Ilustrasi gambar, Google.
Langit Bukittinggi malam itu mendung, tapi tak hujan. Angin hanya berembus pelan, seolah enggan mencampuri urusan manusia yang sibuk menyimpan rahasia. Di sudut sebuah kafe kecil, dengan lampu remang dan musik jazz mengalun lirih, seorang pria paruh baya duduk membisu.
Kursinya ia dorong perlahan. Denting logamnya terdengar jelas di lantai, memecah keheningan. Ia bangkit, tubuhnya tampak berat—bukan karena usia, tapi beban yang menggantung di pikirannya. Tempat itu kini hanya meninggalkan jejak; aroma kopi dingin, suara tawa samar dari meja lain, dan kenangan pahit yang baru saja tercipta.
ADVERTISEMENT
SCROLL TO RESUME CONTENT
Langkahnya goyah saat keluar dari kafe. Wajah yang tadi tampak tenang kini muram. Cahaya lampu jalan memantulkan guratan usia dan kecemasan yang tumbuh cepat di wajahnya. Ia menoleh ke kiri dan kanan, mencari—ya, mencari sosok wanita berambut sebahu yang tadi duduk bersamanya. Tapi tak ada. Kosong. Bahkan bayangannya pun tak tersisa.
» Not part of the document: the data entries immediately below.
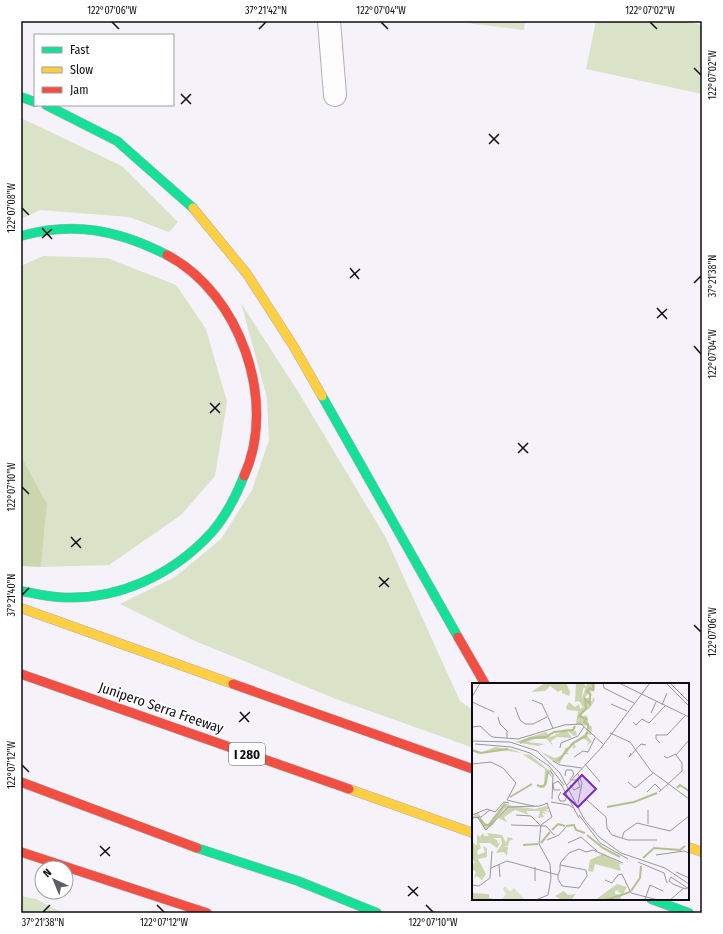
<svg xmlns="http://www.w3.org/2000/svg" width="723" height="934" font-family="'Fira Sans Condensed',sans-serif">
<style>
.green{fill:#dae2c7}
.forest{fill:#cbd5ae}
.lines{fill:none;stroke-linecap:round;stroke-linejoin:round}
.street-casing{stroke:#b1aeb5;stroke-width:24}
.fast-casing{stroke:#b1aeb5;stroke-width:10}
.slow-casing{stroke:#b1aeb5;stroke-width:10}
.jam-casing{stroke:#b1aeb5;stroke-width:10}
.street{stroke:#fefdfe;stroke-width:22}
.fast{stroke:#16e098;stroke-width:9}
.slow{stroke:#ffcf43;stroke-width:9}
.jam{stroke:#f24e42;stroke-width:9}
.ticks{fill:none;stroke:#0f0d13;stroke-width:1.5}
.labels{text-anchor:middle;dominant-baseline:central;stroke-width:3.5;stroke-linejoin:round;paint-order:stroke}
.shield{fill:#fff;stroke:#57565a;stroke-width:1}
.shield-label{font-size:13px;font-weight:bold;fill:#0f0d13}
.street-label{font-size:14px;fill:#0f0d13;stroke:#fff}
.inset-river{fill:none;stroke:#b4c18e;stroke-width:2}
.inset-road{fill:none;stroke:#9a969e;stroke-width:1}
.view{fill:#7b2cbf;fill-opacity:0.15;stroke:#7b2cbf;stroke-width:2}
.inset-edge{fill:none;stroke:#0f0d13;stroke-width:2}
.neatline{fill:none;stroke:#0f0d13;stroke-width:1.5}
.ticks-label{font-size:10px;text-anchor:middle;fill:#0f0d13}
</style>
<rect width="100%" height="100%" fill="#f6f2fa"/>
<path class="green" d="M450,21H525L524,30Z
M596,21H682L702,25V94L586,69Z
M21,118L122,166L178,222L169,232L129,217L40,210L21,219Z
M43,256L107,258L176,285L206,329L227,402L215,476L181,515L109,565L41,567L47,504L21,456V266Z
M241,303L297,390L386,538L460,701L473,710V741L471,747L336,699L195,641L120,604L175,577L221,539L252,490L269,440L267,398Z
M21,896L36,899L63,913H21Z"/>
<path class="forest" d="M21,456L47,504L41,567L21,566Z"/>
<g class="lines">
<g class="street-casing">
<path id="street" d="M329,21L335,95"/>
</g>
<g class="fast-casing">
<path id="fast" d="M21,97L35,102
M46,105L117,141L193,208
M21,236C74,221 118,230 167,255
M322,396L458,637
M21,591C33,593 45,596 57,597C116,602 173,575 212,532C226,516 236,496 244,476
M197,848L298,881L377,913
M651,899L689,913"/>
</g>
<g class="slow-casing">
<path id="slow" d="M193,208L247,274L294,347L322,396
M21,608L233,684
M349,789L473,833
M688,847L702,852"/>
</g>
<g class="jam-casing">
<path id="jam" d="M167,255C240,293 278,402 244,476
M458,637L485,684
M21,674L349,789
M233,684L473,769
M21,782L197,848
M21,852L207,913"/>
</g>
<use href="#street" class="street"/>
<use href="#fast" class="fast"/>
<use href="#slow" class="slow"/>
<use href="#jam" class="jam"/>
</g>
<path class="ticks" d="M112,22L119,29M381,22L388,29M650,22L657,29M259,29L266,22M694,68L701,75M181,94L191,104M181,104L191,94M489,134L499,144M489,144L499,134M22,208L29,215M42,228L52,239M42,238L52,229M350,268L359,279M350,278L360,269M694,283L701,276M657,308L667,319M657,318L667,309M694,346L701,354M210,403L220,413M210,413L220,403M518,443L528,453M518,453L528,443M22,487L29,494M71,537L81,548M71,547L81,538M379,577L389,587M379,587L389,578M22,595L29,588M694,625L701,632M240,712L249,722M239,722L250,712M22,765L29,772M100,846L110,856M100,856L110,847M408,886L418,896M408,896L418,887M157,905L164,912M426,905L433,912M43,912L50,905"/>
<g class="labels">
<rect class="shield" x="229" y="743" width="36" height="22" rx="3"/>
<g class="shield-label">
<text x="247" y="754">I 280</text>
</g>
<g class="street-label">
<text transform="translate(161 708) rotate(19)">Junipero Serra Freeway</text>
</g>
</g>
<g transform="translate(472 683)">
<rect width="217" height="217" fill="#f6f2fa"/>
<path d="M33,203L38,209L42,205L53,217H30L34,211L31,206Z" fill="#dae2c7"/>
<path d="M73,0H94L98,9L97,13L90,10V7L86,9L78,3L73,8L59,9ZM104,0H112L114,4L111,6L110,16L115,0L118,3L116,0H123V7L118,9L121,13L116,11L113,15H117L120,19L121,14L123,17L117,26L109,30L111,34L114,32L116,35V41L120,44L119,52L114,51L120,59L114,63L117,59L111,55L102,61L104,64L101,66L100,60L113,51L116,43L104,41L106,28L95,27L94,24L97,19L103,24L107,21L108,26L111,24L107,18L103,19ZM96,46L104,48L105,52L101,53L97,48L91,49H96L100,55L85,54L79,58L81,63L75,56H63L56,59L73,61L66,63L43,59L74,49L78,54L84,52L83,49L86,51L90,47ZM98,60L100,63L95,69L97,71H93L88,80L82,79L69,69L83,75L91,72L93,65L98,64ZM23,64L39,66L50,70L28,67L6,71L0,68L8,70ZM50,71L58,72L79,89L80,94L76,91L75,100L72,105L64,102H72L73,86ZM32,120L40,123L32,126L21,142L13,147L7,136L0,134L6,129L12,140L16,141ZM41,123L63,126L75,123L77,126H73L78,129L70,128L75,131L70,130L72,134L66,135L68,128H54L57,132L43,127L32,134L35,139L26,135L33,126ZM11,150L12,153H17L15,150L30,152L34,160L36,154L42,156L37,158L36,163L31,164H36L35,173L32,169L24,170L30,161L29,155H21L25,157L26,161L29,159L25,165L18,160H7L9,165L5,168L6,172L13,169L11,163L15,165V174L6,176L14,191L10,197L5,193L2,195L4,189L0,186V181L3,180L0,174V158L5,163V152L8,154ZM130,171L152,182L147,181L149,188L123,181L121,189L116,188L118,177ZM145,201L155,204L151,211L146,209L147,207L143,208V211L149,212V216L153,217H123ZM92,208L96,212L104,211L99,217H90L83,213ZM0,210L17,211V215L26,217H0Z" fill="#cbd5ae"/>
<path class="inset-river" d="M116,46V41L112,39L114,36L107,33L114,26L113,16L118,21V11L115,8L118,5L121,7V0M48,60L58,55L74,54L82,49L101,47L103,43M0,67L9,70L36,66M86,78L101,60L114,53L115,49M65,102L69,104L73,102L76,88M205,105L208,102L217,108M38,114L60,101M135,124L162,119L185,110M8,136L13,142H17L33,121M94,143L102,142L104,147L113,150M80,147L86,141L93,143M115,152L131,165L148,174M69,160L78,149M51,162L66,161M171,175L182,165L208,167L213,163M159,208L168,195L169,183M134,217L158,209"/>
<path class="inset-road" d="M131,0L132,5L162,20M147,0L217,34M194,0L217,23M198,0L217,19M0,14L8,0M60,17L70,21L81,45M0,19L22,29M139,21L155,28M190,22L195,10M43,24L48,37L53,41H61L75,34M179,30L184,19M26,34L28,41L35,48V55M161,39L164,42L170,36L177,40L193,23M0,44L8,43L20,54L46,56L92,42L109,41L131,61M138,50L158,59L179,88L217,116M0,58L38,59L65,68L88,90L112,136L127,154L149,170L193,185L217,201M188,60L184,56V52H195L213,33M3,61L39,64L58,70L77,83L92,102M88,65L89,60L106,53L112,44M159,70L157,74L169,61L174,62M192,73L195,75L204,71M102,74L111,68L116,69L123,55M81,78L88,82L110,85M0,81L19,79L31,85L44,100L35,117L47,120M113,81L128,99M78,87L81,92L80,116M106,91L110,100L106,120M93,93L94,87H100L102,91L98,97M156,99L163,105L181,90M89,101L107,135M98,102L102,107L108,104L106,97H100M94,103L129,65L178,0M88,107H82L81,101L86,98L90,103M89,109L86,114L88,118H93L95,113M175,109L183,101L189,107M187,109L210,88V80L204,72L217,57M115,117L134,134L135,145L140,152L156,157H185M79,119L97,122L101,125M47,120L62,123M176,127V141M0,132L15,126L23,129L32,119L37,120M44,132L59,133L68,142M107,132L128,160L156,176M0,135L9,134L18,127M6,135L14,147L36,124L68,123L76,120M39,142L74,143L82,152M150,155L152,149L165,140L198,148L217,133M75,157L87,152L94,144M96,160L109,154L125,168M184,172L212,168L217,170M166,179L192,190L195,200M27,182L28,194M88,182L114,187L115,193L107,205L90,203L86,196V192L88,187V182L89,179L97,170L107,166L114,169L121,167L151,180M19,185L35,178L86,192M204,189L217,195M133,197L140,200L146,192L150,191L159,210L186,217M63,198V184M201,201L213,206L217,204M201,201L197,198L199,194L217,206M0,202L7,203L18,195L20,168M173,216L178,202L191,208M64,217L76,212L79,195L78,181L67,161L69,142L80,134L75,120M198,217L212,205"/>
<path class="view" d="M110,92L124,106L106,124L92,111Z"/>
<rect width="217" height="217" class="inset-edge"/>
</g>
<rect width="723" height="934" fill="none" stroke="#ffffff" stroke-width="44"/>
<rect x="34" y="34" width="140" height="72" fill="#ffffff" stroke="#9f9ea1"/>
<rect x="42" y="47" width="20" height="6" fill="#16e098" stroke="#9f9ea1"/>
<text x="70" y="54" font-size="12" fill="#0f0d13">Fast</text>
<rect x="42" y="67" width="20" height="6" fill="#ffcf43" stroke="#9f9ea1"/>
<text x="70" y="74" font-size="12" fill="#0f0d13">Slow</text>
<rect x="42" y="87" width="20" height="6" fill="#f24e42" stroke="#9f9ea1"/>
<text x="70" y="94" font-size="12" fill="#0f0d13">Jam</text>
<g transform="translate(54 880) rotate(316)"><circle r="19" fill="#ffffff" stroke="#9f9ea1"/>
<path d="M0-3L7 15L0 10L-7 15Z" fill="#605d64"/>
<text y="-6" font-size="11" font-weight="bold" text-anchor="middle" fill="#0f0d13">N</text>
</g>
<rect x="22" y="22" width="679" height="890" class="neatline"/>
<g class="ticks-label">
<text x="112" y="14">122°07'06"W</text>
<text x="266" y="14">37°21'42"N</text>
<text x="381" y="14">122°07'04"W</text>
<text x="650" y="14">122°07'02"W</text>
<text transform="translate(712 75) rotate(-90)" y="4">122°07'02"W</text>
<text transform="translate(11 208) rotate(-90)" y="4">122°07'08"W</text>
<text transform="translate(712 276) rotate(-90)" y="4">37°21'38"N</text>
<text transform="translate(712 354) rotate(-90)" y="4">122°07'04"W</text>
<text transform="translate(11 487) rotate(-90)" y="4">122°07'10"W</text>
<text transform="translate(11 595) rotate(-90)" y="4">37°21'40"N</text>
<text transform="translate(712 632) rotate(-90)" y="4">122°07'06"W</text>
<text transform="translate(11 765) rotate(-90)" y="4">122°07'12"W</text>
<text x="43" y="926">37°21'38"N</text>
<text x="164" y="926">122°07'12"W</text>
<text x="433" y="926">122°07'10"W</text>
</g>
</svg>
Matanya mulai gelisah. Napasnya pendek-pendek. Ia tahu, waktu pulang sudah dekat.
“Apa yang akan aku katakan pada istriku?” batinnya bergemuruh.
Haruskah ia jujur? Atau pura-pura tak terjadi apa-apa?
Namun, pikirannya terhentak oleh fakta lain: sang istri… juga telah berkhianat. Sama seperti dirinya. Ironi? Atau karma yang datang terlalu cepat?
Kemudi ia genggam. Mobil melaju pelan menembus sepi malam. Hening. Hanya detak jarum jam dan suara mesin yang menemani. Jalanan seolah memanjang tak berujung. Di balik kaca, ia membayangkan—istrinya dan pria lain. Duduk berdua. Tertawa. Mungkin juga berpegangan tangan.
Dada pria itu bergemuruh. Ada panas yang naik ke kepala. Cemburu. Marah. Dan malu pada dirinya sendiri. Prasangka buruk menyerbu tanpa henti, seperti ombak menggulung tak memberi ruang bernapas.
Udara makin dingin. Daun-daun bergoyang pelan, embun mulai turun. Lampu jalan menyinari bunga di pinggir trotoar yang tampak layu, tersiksa terik siang. Tapi malam ini, embun datang sebagai penawar luka. Begitu pula dengan hati lelaki itu, yang diam-diam berharap ada keajaiban memulihkan segalanya.
Ia menarik napas panjang, lalu menghentikan mobil di sisi jalan. Tangan kirinya mematikan mesin. Ia bersandar, perlahan merebahkan tubuh di kursi. Matanya terpejam. Tidak untuk tidur, hanya untuk meringankan beban pikiran yang begitu sesak.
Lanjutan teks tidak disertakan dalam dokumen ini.